CVE-2026-41089 · CVSS 3.1 (Microsoft CNA) · active exploitation confirmed · CCB

An unauthenticated stack-based buffer overflow in Windows Netlogon allows remote code execution on domain controllers across all supported Windows Server versions. The Centre for Cybersecurity Belgium confirms active exploitation in the wild; Microsoft issued the patch in May 2026 Patch Tuesday.

CVE-2026-41089 · Windows Server 2012 R2–2025 · Active Directory · domain controller · IMMEDIATE

Critical
9.8

CVE-2026-8732 · CVSS 3.1 (Wordfence CNA) · 3,600+ attacks/24h · patch v6.1.1 available

Unauthenticated attackers are actively creating rogue administrator accounts on WordPress sites running WP Maps Pro ≤ 6.1.0 via an unprotected AJAX endpoint.
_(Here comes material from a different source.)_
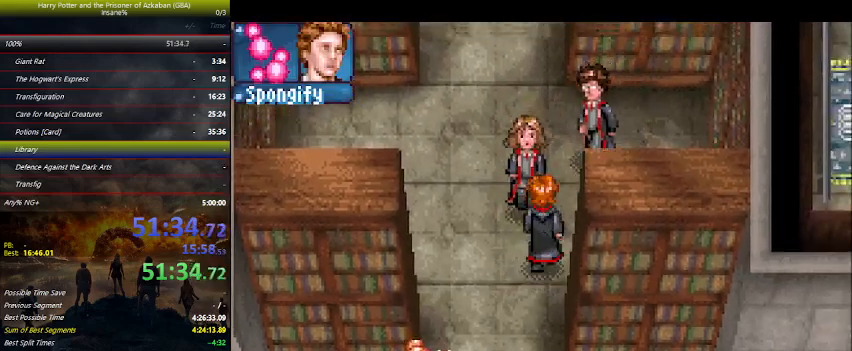
Gameplay with keyboard and mouse; each line is a JSON object with the keys held at the frame after it. "events" lists presses ("down") and releases ("up") of "a", "ctrl", "d", "down", "e", "escape", "f", "f1", "f4", "left", "q", "r", "return", "right", "s", "shift", "space", "tab", "up", "w" and "z" between this image and that frame as [ms after this image, input, new state], when the widget could be followed in between. No other keys are recorded. Mouse buttons are not recorded. Not read: mouse_move.
{"keys": ["up"], "events": []}
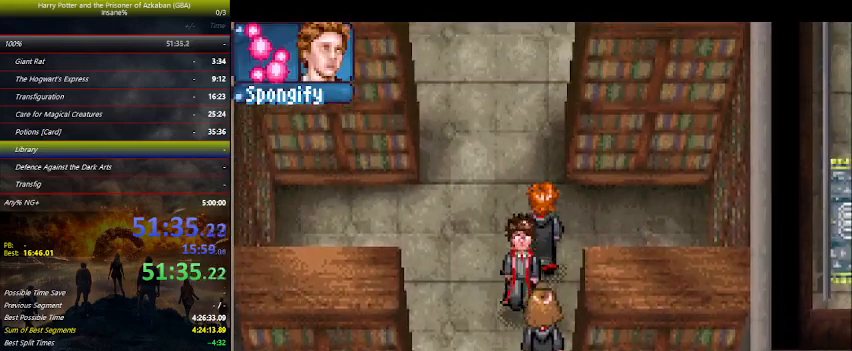
{"keys": ["up"], "events": []}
BleepingComputer reports over 3,600 attacks blocked in a single 24-hour window. Patch v6.1.1 is available.

CVE-2026-8732 · WordPress · WP Maps Pro ≤ 6.1.0 · unauthenticated admin creation · active exploitation · IMMEDIATE

Critical
9.9

CVE-2026-40933 · CVSS 3.1 (GitHub CNA) · public PoC · AI-workflow platform RCE

Public exploit code enables any authenticated Flowise user to execute arbitrary OS commands on the server, compromising all connected LLM API keys, databases, and AI pipelines. Obsidian Security published a working PoC that delivers a reverse shell via malicious chatflow import. Flowise 3.1.0 contains the fix.
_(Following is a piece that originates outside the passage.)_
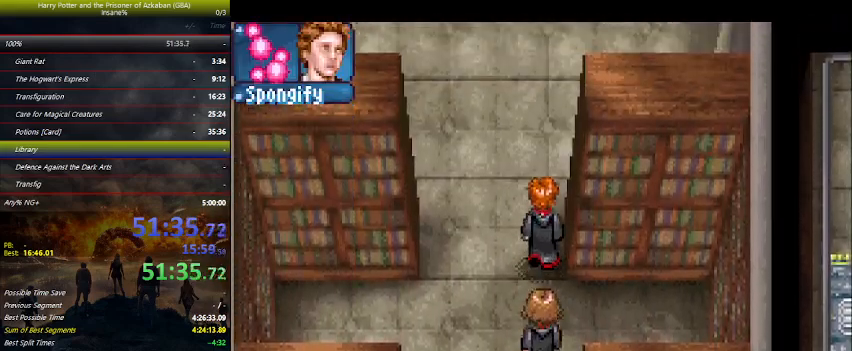
{"keys": ["up"], "events": []}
CVE-2026-40933 · Flowise < 3.1.0 · MCP stdio adapter · OS command injection · LLM workflow · AI platform · IMMEDIATE

High
7.8

CVE-2026-46243 · CVSS 3.1 (CISA-ADP) · PoC published · local privilege escalation to root

A Linux kernel flaw in the CIFS subsystem allows any unprivileged local user to gain root on multiple major enterprise distributions by default. Discoverer Asim Viladi Oglu Manizada published a working PoC; upstream kernel fix commit 3da1fdf is queued for stable.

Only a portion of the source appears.